# Ned help...



## Nighthamar (Sep 30, 2008)

Hi all,

I have a Dell Latitude D800, 60gig HDD, Pentium M with Windows XP...

I cannot remember how to reformat the hard drive on the thing. The reasons I want to re-format the HDD is the processor is only running at 221 / 600 mHz, and teh re-charge for the battery system is not working. I have teh Dell set-up disc (system drivers and such) as well as a reload disc for Windows XP.

Ant information would be greatly appreciated.


----------



## bbearren (Jul 14, 2006)

The battery charging is a hardware issue-it isn't controlled by XP. The battery condition is read by the BIOS and relayed to the ACPI to be reported through XP, but the charging system is totally hardware. Have you updated your BIOS? Read your BIOS version when the system is booting, then go to the Dell support site and enter your Service Tag number to see if you are up to date.
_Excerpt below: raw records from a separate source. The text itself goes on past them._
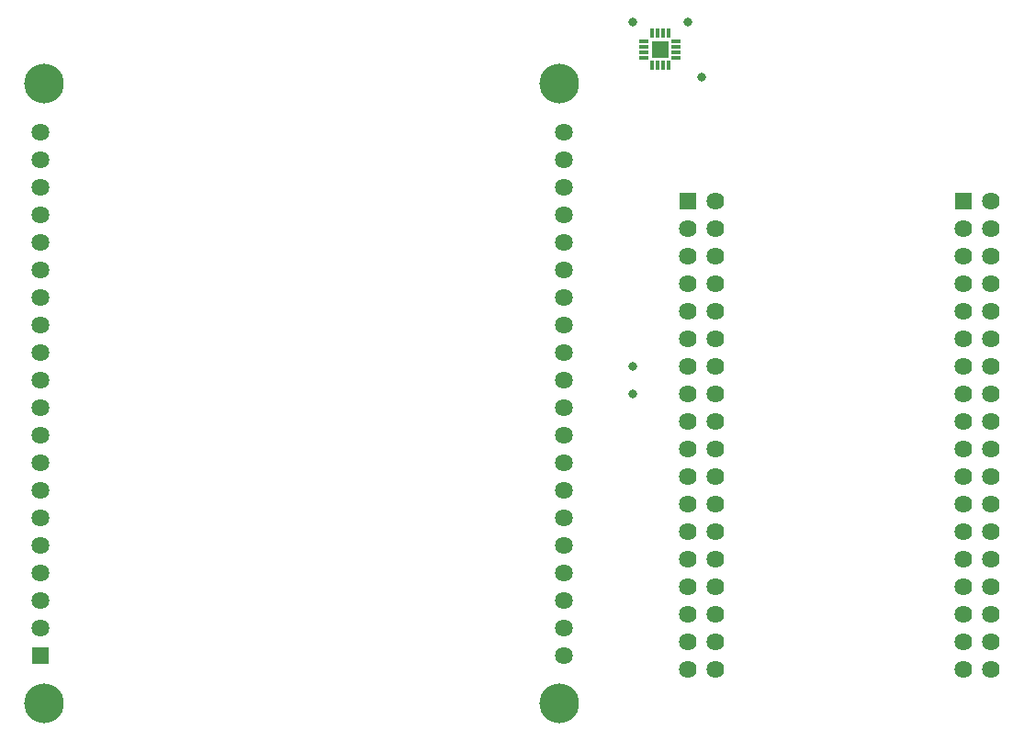
<source format=gbr>
G04*
G04 #@! TF.GenerationSoftware,Altium Limited,Altium Designer,25.5.2 (35)*
G04*
G04 Layer_Color=8388736*
%FSLAX25Y25*%
%MOIN*%
G70*
G04*
G04 #@! TF.SameCoordinates,B2316909-82D1-4C6C-8CF9-3FEF708230A5*
G04*
G04*
G04 #@! TF.FilePolarity,Negative*
G04*
G01*
G75*
%ADD15R,0.03550X0.01502*%
%ADD16R,0.01502X0.03550*%
%ADD17R,0.06306X0.06306*%
%ADD18R,0.06400X0.06400*%
%ADD19C,0.06400*%
%ADD20C,0.14400*%
%ADD21R,0.06424X0.06424*%
%ADD22C,0.06424*%
%ADD23C,0.03156*%
D15*
X244094Y272047D02*
D03*
Y274016D02*
D03*
Y275984D02*
D03*
Y277953D02*
D03*
X255906D02*
D03*
Y275984D02*
D03*
Y274016D02*
D03*
Y272047D02*
D03*
D16*
X247047Y280906D02*
D03*
X249016D02*
D03*
X250984D02*
D03*
X252953D02*
D03*
Y269094D02*
D03*
X250984D02*
D03*
X249016D02*
D03*
X247047D02*
D03*
D17*
X250000Y275000D02*
D03*
D18*
X260000Y220000D02*
D03*
X360000D02*
D03*
D19*
X270000D02*
D03*
X260000Y210000D02*
D03*
X270000D02*
D03*
X260000Y200000D02*
D03*
X270000D02*
D03*
X260000Y190000D02*
D03*
X270000D02*
D03*
X260000Y180000D02*
D03*
X270000D02*
D03*
X260000Y170000D02*
D03*
X270000D02*
D03*
X260000Y160000D02*
D03*
X270000D02*
D03*
X260000Y150000D02*
D03*
X270000D02*
D03*
X260000Y140000D02*
D03*
X270000D02*
D03*
X260000Y130000D02*
D03*
X270000D02*
D03*
X260000Y120000D02*
D03*
X270000D02*
D03*
X260000Y110000D02*
D03*
X270000D02*
D03*
X260000Y100000D02*
D03*
X270000D02*
D03*
X260000Y90000D02*
D03*
X270000D02*
D03*
X260000Y80000D02*
D03*
X270000D02*
D03*
X260000Y70000D02*
D03*
X270000D02*
D03*
X260000Y60000D02*
D03*
X270000D02*
D03*
X260000Y50000D02*
D03*
X270000D02*
D03*
X370000Y220000D02*
D03*
X360000Y210000D02*
D03*
X370000D02*
D03*
X360000Y200000D02*
D03*
X370000D02*
D03*
X360000Y190000D02*
D03*
X370000D02*
D03*
X360000Y180000D02*
D03*
X370000D02*
D03*
X360000Y170000D02*
D03*
X370000D02*
D03*
X360000Y160000D02*
D03*
X370000D02*
D03*
X360000Y150000D02*
D03*
X370000D02*
D03*
X360000Y140000D02*
D03*
X370000D02*
D03*
X360000Y130000D02*
D03*
X370000D02*
D03*
X360000Y120000D02*
D03*
X370000D02*
D03*
X360000Y110000D02*
D03*
X370000D02*
D03*
X360000Y100000D02*
D03*
X370000D02*
D03*
X360000Y90000D02*
D03*
X370000D02*
D03*
X360000Y80000D02*
D03*
X370000D02*
D03*
X360000Y70000D02*
D03*
X370000D02*
D03*
X360000Y60000D02*
D03*
X370000D02*
D03*
X360000Y50000D02*
D03*
X370000D02*
D03*
D20*
X26500Y37500D02*
D03*
X213500D02*
D03*
X26500Y262500D02*
D03*
X213500D02*
D03*
D21*
X25000Y55000D02*
D03*
D22*
Y145000D02*
D03*
Y135000D02*
D03*
Y125000D02*
D03*
Y115000D02*
D03*
Y105000D02*
D03*
Y95000D02*
D03*
Y85000D02*
D03*
Y75000D02*
D03*
Y65000D02*
D03*
Y155000D02*
D03*
Y165000D02*
D03*
Y175000D02*
D03*
Y185000D02*
D03*
Y195000D02*
D03*
Y205000D02*
D03*
Y215000D02*
D03*
Y225000D02*
D03*
Y235000D02*
D03*
Y245000D02*
D03*
X215000Y55000D02*
D03*
Y65000D02*
D03*
Y75000D02*
D03*
Y85000D02*
D03*
Y95000D02*
D03*
Y105000D02*
D03*
Y115000D02*
D03*
Y125000D02*
D03*
Y135000D02*
D03*
Y145000D02*
D03*
Y155000D02*
D03*
Y165000D02*
D03*
Y175000D02*
D03*
Y185000D02*
D03*
Y195000D02*
D03*
Y205000D02*
D03*
Y215000D02*
D03*
Y225000D02*
D03*
Y235000D02*
D03*
Y245000D02*
D03*
D23*
X240000Y285000D02*
D03*
X260000D02*
D03*
X265000Y265000D02*
D03*
X240000Y160000D02*
D03*
Y150000D02*
D03*
M02*

</source>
Also, the Pentium M speed-step is hardware/BIOS controlled. A D800 with a 1.6 GHz Pentium M should operate at 1600 MHz when on AC power, and 600 MHz when on battery power.

I personally never recommend a reformat/reinstall. I would advise instead that you use your OS CD to do a repair/reinstall. The true need for a reformat is extremely rare, despite what you read and hear.


----------



## Nighthamar (Sep 30, 2008)

Okay, I went ahead and reformatted my HDD, now my wireless connection will not work. Is there a step that I missed. According to the machine, the wireless card is not connected. How can I check it???


----------



## Nighthamar (Sep 30, 2008)

okay, update. My wireless connection will not connect to my home wireless router. I have tried updating teh driver, repairing it, and disable/enable several times. It still says teh device is not connected.


----------



## JohnWill (Oct 19, 2002)

I'd suggest starting a thread in an appropriate forum.

By no stretch of the imagination is the forum description for this forum appropriate.

*Tech-Related News*
_Quotes, links, and discussion of interesting tech stories._

I'll close this one, please post in an appropriate forum. For the last issue, I'd suggest the Networking forum.


----------